08/04/2016

Santé mentale : alerte rouge en prison

Hospitalisation sans consentement, mises à l’isolement, majoration du risque de suicide et surtout absence de prise en charge : le tableau de la santé mentale des détenus en France est inquiétant. L’ONG Human Rights Watch a publié début avril un rapport alarmant.

La dernière étude scientifique sur la thématique, publiée en 2004, avait révélé que 8 prisonniers sur 10 et plus de 7 prisonnières sur dix présentent au moins un trouble psychiatrique. Près d’un quart des hommes affichent des troubles psychotiques, 39 % un syndrome dépressif. 11 % des hommes et 1 % des femmes ont été hospitalisés en psychiatrie au moins une fois avant leur incarcération.

Il apparaît désormais que les personnes présentant des troubles psychiques seraient condamnées à des peines plus sévères du fait d’une dangerosité perçue et non objectivement évaluée. Des faits confirmés par l’ex-ministre de la Justice, Christiane Taubira, ainsi que par un rapport sénatorial. Une psychiatre officiant dans une maison d’arrêt a ainsi indiqué que « l’altération du discernement est vue comme un risque de récidive ». On incarcérerait donc dans l’idée qu’une fois enfermés, les délinquants ou criminels seront pris en charge. Ce qui est loin d’être le cas.

Les femmes doublement discriminées

Sur les 188 prisons françaises, seules 26 disposent de services médico-psychologiques régionaux (SMPR), représentant au total 380 lits. Les autres doivent recourir aux unités de consultation et de soins ambulatoires, au sein desquelles exercent des psychiatres. Un seul de ces SMPR dispose de lits réservés aux femmes. Celles-ci apparaissent alors comme doublement discriminées, en raison de leur pathologie puis de leur sexe. Du fait de leur faible nombre dans les établissements pénitentiaires, et de l’interdiction de croiser les détenus hommes, elles sont davantage restreintes dans leurs déplacements, et ont donc moins accès aux soins.

Les surveillants ne sont pas formés à la santé mentale, et en nombre trop contraint pour pouvoir réellement détecter le besoin de soins. Un directeur d’établissement pénitentiaire souligne même que du fait de leur trouble psychiatrique, « avec certaines personnes, ce n’est pas possible de leur expliquer le sens de la peine. Dans ces cas-là, on est impuissant ».

Pénurie de personnel

L’ONG formule pas moins de 24 recommandations à l’intention des différentes administrations concernées. Une étude indépendante sur l’état de santé mentale des détenus français et le nombre de prisonniers (ventilé par sexe) souffrant de troubles psychiques apparaît indispensable. Une prise en charge au quotidien plus efficace et de meilleures conditions de vie doivent pouvoir être proposées aux détenus présentant des troubles psychiatriques sur la base de leurs besoins et de leurs souhaits. Davantage de prisons devraient être dotées de SMPR, avec plus de lits réservés aux femmes.

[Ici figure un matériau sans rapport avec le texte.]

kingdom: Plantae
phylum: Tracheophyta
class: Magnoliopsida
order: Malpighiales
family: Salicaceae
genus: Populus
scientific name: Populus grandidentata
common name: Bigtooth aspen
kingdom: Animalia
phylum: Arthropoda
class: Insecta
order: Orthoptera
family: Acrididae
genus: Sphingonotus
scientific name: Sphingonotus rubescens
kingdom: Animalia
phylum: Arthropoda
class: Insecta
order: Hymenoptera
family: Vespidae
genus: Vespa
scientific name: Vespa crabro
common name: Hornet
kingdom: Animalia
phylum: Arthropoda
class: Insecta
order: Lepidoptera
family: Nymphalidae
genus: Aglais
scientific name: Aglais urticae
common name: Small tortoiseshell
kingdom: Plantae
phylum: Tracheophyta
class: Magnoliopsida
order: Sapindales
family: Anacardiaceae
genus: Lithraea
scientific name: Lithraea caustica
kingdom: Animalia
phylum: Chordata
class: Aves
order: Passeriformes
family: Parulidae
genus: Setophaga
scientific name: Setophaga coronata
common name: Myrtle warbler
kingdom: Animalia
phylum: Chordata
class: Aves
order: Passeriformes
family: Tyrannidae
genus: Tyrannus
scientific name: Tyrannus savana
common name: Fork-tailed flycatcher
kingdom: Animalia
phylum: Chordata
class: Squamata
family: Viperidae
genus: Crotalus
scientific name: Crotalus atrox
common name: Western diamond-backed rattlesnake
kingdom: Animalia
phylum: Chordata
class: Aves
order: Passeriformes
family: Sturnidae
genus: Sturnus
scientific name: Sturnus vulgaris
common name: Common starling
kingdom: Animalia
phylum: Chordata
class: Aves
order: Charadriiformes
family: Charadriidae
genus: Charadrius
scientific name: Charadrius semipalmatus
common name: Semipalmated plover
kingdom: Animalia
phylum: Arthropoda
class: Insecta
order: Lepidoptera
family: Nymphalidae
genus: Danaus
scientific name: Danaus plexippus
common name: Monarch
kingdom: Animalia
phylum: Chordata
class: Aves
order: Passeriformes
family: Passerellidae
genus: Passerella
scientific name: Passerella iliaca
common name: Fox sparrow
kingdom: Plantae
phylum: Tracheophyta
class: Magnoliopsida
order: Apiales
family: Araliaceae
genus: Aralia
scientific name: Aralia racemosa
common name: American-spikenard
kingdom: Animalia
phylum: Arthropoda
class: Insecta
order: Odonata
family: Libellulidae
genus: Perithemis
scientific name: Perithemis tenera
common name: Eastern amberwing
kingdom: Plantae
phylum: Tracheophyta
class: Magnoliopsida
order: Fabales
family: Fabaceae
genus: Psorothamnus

En hôpital psychiatrique, il importe de veiller à ce que les détenus soient pris en charge de manière non discriminante, qu’ils ne soient pas systématiquement isolés ou placés sous contention. « La France devrait aussi remédier à la pénurie de professionnels de santé mentale en prison et améliorer leurs conditions de travail », conclut le rapport.